__ВЫБРАННЫЙ ФРАГМЕНТ__
Мефистофель худ, подвижен, суетлив – все время живут своей жизнью руки в белых перчатках. Он, конечно, франт и эстет – из его плаща не вылетают моль и личинки, он предпочитает фраки из хорошей кожи и огненно-красного бархата (в последнем, кстати, удобно сливаться с театральным занавесом). Он – режиссер и ведущий этого спектакля, столь азартный и энергичный, что не может удержаться от участия в происходящем – будь то песни, танцы, оргии или ухаживание за мужеподобной соседкой Маргариты в качестве отвлекающего маневра. На аудиенции у Господа он напоследок позволяет себе хулиганскую выходку: щиплет за сосок одного из архангелов в прелестном женском обличье – стоит ли говорить, что сосок издает при этом чарующий звук колокольчика? В отличие от остальных действующих лиц, похожих на заговоривших героев немого кино начала века, почти всегда скованных, неестественных, сопровождаемых множеством эффектов, Мефистофель до самого конца – единственный живой персонаж. И когда в финальной сцене он навешивает Фаусту один из своих рожков, обозначая доктора как часть себя, то предлагает разделить с ним это азартное существование. Навечно.

Актеры у Уилсона работают в команде и часто являются высококлассной профессиональной частью мизансцены наравне со светом, звуком, декорацией. Да, здесь порой минимализирована драматическая составляющая, но умение существовать в столь сложном гриме, костюмах, взаимодействовать с неживым – например, с огромными громоздкими головами мифических существ – важная часть мастерства, не всякая театральная труппа может похвастаться таким талантом. Движения выстроены режиссером с балетной точностью. В масштабных массовых сценах действие нередко разделено на несколько планов, одновременно могут происходить оживленный монолог на авансцене, танец с участием пятерых Фаустов в центральной части и проход графично высвеченных идеальной формы очертаний фигур на фоне знаменитых задников Уилсона.

__ЗАПИСИ__

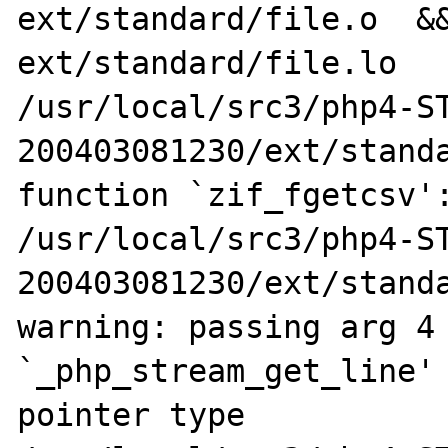
ext/standard/file.o  &&
ext/standard/file.lo

/usr/local/src3/php4-S
200403081230/ext/standa
function `zif_fgetcsv':
/usr/local/src3/php4-S
200403081230/ext/standa
warning: passing arg 4 
`_php_stream_get_line' 
pointer type
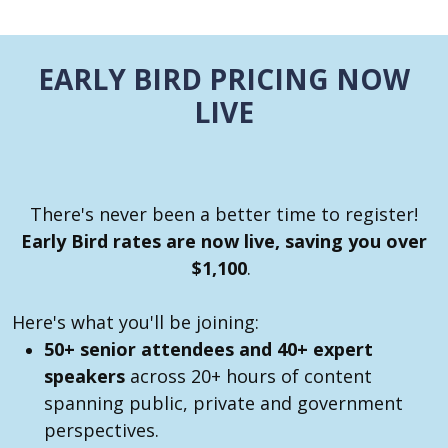
EARLY BIRD PRICING NOW
LIVE
There's never been a better time to register!
Early Bird rates are now live, saving you over
$1,100
.
Here's what you'll be joining:
50+ senior attendees and 40+ expert
speakers
across 20+ hours of content
spanning public, private and government
perspectives.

__УСЛОВИЕ ЗАДАНИЯ__
Перепечатайте из выбранного фрагмента текст, начиная со слов «Актеры у Уилсона» и далее вплоть до слов «фоне знаменитых задников Уилсона.» включительно.

__ПОЛЕ ОТВЕТА__
Актеры у Уилсона работают в команде и часто являются высококлассной профессиональной частью мизансцены наравне со светом, звуком, декорацией. Да, здесь порой минимализирована драматическая составляющая, но умение существовать в столь сложном гриме, костюмах, взаимодействовать с неживым – например, с огромными громоздкими головами мифических существ – важная часть мастерства, не всякая театральная труппа может похвастаться таким талантом. Движения выстроены режиссером с балетной точностью. В масштабных массовых сценах действие нередко разделено на несколько планов, одновременно могут происходить оживленный монолог на авансцене, танец с участием пятерых Фаустов в центральной части и проход графично высвеченных идеальной формы очертаний фигур на фоне знаменитых задников Уилсона.